И все же, повторю, в целом Башевис-Зингер вел относительно замкнутый образ жизни, который вполне его устраивал, так как отвечал самому противоречивому складу характера писателя. С одной стороны, он жадно интересовался людьми, их судьбами, чувствами, мировосприятием, и в этой своей ипостаси Зингер был прекрасным слушателем, вдумчивым собеседником, умевшим «вытянуть» из человека его самые сокровенные мысли и воспоминания. Но при этом, как он сам признавался в интервью Ричарду Бурджину, Зингер был не чужд приступов мизантропии, старался избегать знакомств, которые могли бы перерасти в сколько-нибудь длительные отношения и почти никого не подпускал близко к своему собственному внутреннему миру.
Что касается его безразличия к политике, то сам Зингер опять-таки объяснял его двумя причинами. Во-первых, тем, что ему чужда любая идеология и он не желает быть частью какой бы то ни было социальной, политической и пр. группы; а, во-вторых, потому, что был глубоко убежден в том, что подлинная литература основывается на осмыслении не настоящего, а прошлого — пусть и недавнего прошлого. Современность же по Зингеру — это область интересов журналистов и социологов, но никак не писателей.
В 60-е годы в жизнь Башевиса-Зингера входит еще одна женщина — Двора Менаше.
Как и в предыдущие десятилетия, в это время писатель вел довольно фривольный образ жизни, и, помимо уже упомянутой Довы Грубер, в его жизни было немало случайных связей.
В беседах с сыном и самыми близкими друзьями он утверждал, что ему интересна каждая встречающаяся ему на пути женщина, каждую он хочет понять и узнать до конца, но чтобы достичь этого понимания, он должен оказаться с ней в постели.
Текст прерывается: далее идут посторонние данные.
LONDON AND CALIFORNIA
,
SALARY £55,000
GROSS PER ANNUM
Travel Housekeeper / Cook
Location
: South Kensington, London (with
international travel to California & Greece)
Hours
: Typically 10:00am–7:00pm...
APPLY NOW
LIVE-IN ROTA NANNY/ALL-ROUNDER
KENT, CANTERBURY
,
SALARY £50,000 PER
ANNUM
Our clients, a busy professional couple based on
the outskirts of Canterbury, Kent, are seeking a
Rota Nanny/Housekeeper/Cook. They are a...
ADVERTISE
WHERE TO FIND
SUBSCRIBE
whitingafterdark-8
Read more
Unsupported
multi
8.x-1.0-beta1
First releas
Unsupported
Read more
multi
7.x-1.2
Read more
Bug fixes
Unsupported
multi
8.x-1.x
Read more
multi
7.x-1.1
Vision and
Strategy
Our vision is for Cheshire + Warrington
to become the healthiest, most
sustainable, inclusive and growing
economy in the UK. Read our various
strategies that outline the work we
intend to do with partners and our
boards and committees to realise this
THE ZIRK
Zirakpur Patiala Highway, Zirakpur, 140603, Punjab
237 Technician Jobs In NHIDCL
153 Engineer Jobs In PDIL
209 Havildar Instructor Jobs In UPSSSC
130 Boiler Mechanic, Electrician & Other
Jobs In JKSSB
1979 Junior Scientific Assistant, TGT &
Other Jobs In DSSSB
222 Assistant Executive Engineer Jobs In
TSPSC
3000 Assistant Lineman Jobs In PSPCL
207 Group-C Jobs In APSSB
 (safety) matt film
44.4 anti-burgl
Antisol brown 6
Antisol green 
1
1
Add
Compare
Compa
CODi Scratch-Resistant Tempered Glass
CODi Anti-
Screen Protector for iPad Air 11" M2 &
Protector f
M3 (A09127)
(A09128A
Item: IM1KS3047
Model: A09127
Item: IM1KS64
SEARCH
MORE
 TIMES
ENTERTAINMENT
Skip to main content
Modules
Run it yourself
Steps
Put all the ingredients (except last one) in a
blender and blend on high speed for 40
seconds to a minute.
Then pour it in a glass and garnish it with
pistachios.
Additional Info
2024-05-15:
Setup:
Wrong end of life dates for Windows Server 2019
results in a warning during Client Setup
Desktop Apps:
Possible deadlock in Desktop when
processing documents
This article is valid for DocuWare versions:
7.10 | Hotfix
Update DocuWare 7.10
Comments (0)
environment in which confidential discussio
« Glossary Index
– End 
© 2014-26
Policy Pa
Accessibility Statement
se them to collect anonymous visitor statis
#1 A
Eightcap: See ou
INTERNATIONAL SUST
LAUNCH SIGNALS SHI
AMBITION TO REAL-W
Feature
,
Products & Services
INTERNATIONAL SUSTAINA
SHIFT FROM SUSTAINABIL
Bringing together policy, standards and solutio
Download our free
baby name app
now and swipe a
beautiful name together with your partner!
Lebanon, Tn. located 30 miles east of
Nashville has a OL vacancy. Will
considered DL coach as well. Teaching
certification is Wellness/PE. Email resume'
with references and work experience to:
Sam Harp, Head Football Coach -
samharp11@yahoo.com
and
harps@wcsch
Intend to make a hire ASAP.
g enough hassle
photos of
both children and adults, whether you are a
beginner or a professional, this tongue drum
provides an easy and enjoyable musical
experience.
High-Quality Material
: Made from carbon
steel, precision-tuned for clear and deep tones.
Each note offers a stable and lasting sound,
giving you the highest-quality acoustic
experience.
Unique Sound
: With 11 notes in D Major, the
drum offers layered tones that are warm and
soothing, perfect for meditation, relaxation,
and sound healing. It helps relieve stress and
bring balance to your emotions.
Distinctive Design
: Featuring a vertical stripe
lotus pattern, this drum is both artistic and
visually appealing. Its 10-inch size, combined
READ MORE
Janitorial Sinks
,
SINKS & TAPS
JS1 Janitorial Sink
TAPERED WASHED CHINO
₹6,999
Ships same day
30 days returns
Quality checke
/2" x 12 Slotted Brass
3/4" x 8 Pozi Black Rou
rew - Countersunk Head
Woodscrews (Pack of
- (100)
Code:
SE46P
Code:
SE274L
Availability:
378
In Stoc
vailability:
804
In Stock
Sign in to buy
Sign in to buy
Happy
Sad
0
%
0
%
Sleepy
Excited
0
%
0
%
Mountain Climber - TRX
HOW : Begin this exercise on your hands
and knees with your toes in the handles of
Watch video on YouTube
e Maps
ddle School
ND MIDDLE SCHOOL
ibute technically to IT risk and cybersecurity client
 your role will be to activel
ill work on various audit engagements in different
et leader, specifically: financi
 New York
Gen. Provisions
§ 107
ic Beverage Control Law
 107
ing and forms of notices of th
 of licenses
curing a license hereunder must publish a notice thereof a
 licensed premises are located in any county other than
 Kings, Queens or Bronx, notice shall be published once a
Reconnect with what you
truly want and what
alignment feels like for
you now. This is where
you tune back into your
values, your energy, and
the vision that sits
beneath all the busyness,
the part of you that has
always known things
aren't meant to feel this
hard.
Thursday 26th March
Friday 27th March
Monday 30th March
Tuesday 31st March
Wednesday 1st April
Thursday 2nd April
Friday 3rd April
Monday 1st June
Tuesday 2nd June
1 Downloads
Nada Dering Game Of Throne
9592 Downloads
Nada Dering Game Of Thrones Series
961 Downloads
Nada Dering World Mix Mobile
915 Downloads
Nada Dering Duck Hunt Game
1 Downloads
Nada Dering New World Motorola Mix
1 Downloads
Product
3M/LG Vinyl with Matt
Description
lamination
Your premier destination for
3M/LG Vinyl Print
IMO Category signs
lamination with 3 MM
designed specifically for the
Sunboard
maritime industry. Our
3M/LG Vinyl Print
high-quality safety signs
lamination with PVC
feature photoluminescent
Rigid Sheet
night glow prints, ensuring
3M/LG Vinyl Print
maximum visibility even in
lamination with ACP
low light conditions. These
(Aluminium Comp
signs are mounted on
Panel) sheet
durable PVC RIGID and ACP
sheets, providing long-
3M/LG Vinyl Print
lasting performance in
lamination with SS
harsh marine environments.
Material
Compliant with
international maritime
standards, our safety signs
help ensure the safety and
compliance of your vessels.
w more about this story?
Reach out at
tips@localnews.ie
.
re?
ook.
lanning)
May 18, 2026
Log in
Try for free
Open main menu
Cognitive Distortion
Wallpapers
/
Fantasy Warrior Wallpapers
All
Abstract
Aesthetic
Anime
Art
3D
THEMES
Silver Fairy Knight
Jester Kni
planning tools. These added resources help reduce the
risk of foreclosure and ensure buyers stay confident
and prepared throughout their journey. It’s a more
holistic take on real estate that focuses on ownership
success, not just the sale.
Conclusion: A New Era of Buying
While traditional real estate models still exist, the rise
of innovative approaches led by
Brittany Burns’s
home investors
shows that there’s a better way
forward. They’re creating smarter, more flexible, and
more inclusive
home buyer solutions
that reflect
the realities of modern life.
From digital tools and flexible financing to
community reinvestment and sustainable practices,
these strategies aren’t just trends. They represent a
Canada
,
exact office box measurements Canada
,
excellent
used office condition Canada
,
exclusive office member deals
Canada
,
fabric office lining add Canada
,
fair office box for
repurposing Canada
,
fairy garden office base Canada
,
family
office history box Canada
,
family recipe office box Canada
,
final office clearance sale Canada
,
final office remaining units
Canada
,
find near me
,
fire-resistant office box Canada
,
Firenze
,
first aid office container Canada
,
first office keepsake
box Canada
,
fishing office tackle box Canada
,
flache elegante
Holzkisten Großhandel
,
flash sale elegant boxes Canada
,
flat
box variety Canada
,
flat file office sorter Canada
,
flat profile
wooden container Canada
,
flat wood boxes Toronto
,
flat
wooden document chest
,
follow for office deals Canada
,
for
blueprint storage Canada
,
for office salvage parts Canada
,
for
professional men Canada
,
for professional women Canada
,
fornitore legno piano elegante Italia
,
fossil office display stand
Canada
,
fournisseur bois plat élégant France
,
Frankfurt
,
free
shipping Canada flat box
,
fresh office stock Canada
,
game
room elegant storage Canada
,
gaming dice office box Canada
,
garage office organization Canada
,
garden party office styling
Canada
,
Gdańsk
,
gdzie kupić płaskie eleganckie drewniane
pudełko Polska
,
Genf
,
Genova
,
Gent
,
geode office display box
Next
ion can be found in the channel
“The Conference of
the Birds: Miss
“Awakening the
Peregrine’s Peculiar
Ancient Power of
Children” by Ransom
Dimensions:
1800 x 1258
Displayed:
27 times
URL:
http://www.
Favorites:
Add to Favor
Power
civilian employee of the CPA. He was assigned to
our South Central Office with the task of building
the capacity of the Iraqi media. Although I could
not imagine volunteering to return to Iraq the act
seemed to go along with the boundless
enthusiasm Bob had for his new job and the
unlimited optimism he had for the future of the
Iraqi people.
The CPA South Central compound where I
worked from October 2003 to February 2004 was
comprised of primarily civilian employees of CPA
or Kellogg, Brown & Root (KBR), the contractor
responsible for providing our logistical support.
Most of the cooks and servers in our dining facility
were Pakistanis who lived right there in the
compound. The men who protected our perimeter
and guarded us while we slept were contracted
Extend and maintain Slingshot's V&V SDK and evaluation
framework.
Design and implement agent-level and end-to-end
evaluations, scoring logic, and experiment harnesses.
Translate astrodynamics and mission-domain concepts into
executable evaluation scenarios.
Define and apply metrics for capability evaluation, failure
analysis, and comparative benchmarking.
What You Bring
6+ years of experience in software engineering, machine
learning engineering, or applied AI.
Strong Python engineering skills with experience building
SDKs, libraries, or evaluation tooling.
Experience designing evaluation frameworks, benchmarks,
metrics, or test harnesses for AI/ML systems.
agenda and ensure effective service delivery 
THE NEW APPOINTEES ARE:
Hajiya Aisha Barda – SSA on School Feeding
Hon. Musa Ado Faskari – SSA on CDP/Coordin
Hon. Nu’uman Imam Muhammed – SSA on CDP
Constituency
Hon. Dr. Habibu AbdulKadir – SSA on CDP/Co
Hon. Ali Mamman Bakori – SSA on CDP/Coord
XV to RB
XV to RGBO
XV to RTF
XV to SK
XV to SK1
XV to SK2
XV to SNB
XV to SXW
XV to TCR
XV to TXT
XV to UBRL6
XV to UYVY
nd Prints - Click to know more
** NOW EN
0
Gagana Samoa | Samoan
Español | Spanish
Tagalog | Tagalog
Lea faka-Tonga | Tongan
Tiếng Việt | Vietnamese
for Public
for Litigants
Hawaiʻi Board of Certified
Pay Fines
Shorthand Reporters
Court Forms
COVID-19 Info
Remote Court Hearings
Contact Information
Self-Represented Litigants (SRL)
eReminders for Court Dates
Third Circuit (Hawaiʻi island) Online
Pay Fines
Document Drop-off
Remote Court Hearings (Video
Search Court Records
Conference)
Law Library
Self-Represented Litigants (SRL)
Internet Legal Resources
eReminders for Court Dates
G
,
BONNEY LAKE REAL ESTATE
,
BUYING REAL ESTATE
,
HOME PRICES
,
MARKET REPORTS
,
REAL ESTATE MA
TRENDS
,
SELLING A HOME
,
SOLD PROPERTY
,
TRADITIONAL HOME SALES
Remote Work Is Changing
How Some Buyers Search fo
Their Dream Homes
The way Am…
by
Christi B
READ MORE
«Постель — это всегда продолжение начатого разговора», — говорил он. При этом он утверждал, что делает женщин счастливыми. «Я ни о чем не жалею, это был настоящий катарсис!» — так многие из них говорили писателю (опять-таки, по его словам) после случайной близости с ним.
И все же отношения с Дворой Менаше носили у Зингера несколько иной характер. Они познакомились в тот период, когда Башевис-Зингер активно читал лекции и проводил литературные вечера в еврейских клубах различных американских университетов. Так как своей машины у писателя не было (любая техника вообще страшила его), а природная скупость удерживала от расходов на такси, то Зингер развесил в университетских коридорах объявление о том, что требуется доброволец с машиной, который был бы согласен просто так, из доброты душевной, подвозить еврейского писателя на его лекции.
На это объявление и откликнулась бывшая тогда совсем юной студенткой Двора Менаше. Вскоре между Башевисом-Зингером и этой девушкой возникли очень близкие отношения, продолжавшиеся почти три десятилетия до самой смерти писателя. Не исключено, что в отношении к Дворе Менаше к страсти у Зингера примешивались отцовские чувства, и это делало его любовь к этой годившейся ему не только в дочери, но во внучки женщине тем самым запретным плодом, который особенно сладок. Возможно, именно Дворе Менаше посвящен знаменитый пассаж из монолога героя рассказа «Кукареку»:
Двора Менаше стала, по сути дела, вторым секретарем Зингера и его помощницей во всех делах. Она окончила университет, вышла замуж за раввина и стала Дворой Менаше-Телушкиной, но продолжала дружить с писателем. Именно Двору, как мы увидим дальше, выбрал Зингер в качестве своей помощницы при подготовке текста своей Нобелевской речи, для чего на долгие часы запирался с ней в гостиничном номере. Когда Эльма заболела и у нее отказали ноги, Двора взяла на себя все заботы по дому Зингеров — чтобы любимый писатель не отвлекался от работы. Она же помогала им собираться, когда Зингеры решили окончательно перебраться в Майами…
Как уже говорилось, Зингер был достаточно равнодушен, даже подчеркнуто равнодушен к политике, и все же настал день, заставивший его забыть об этой своей принципиальной аполитичности.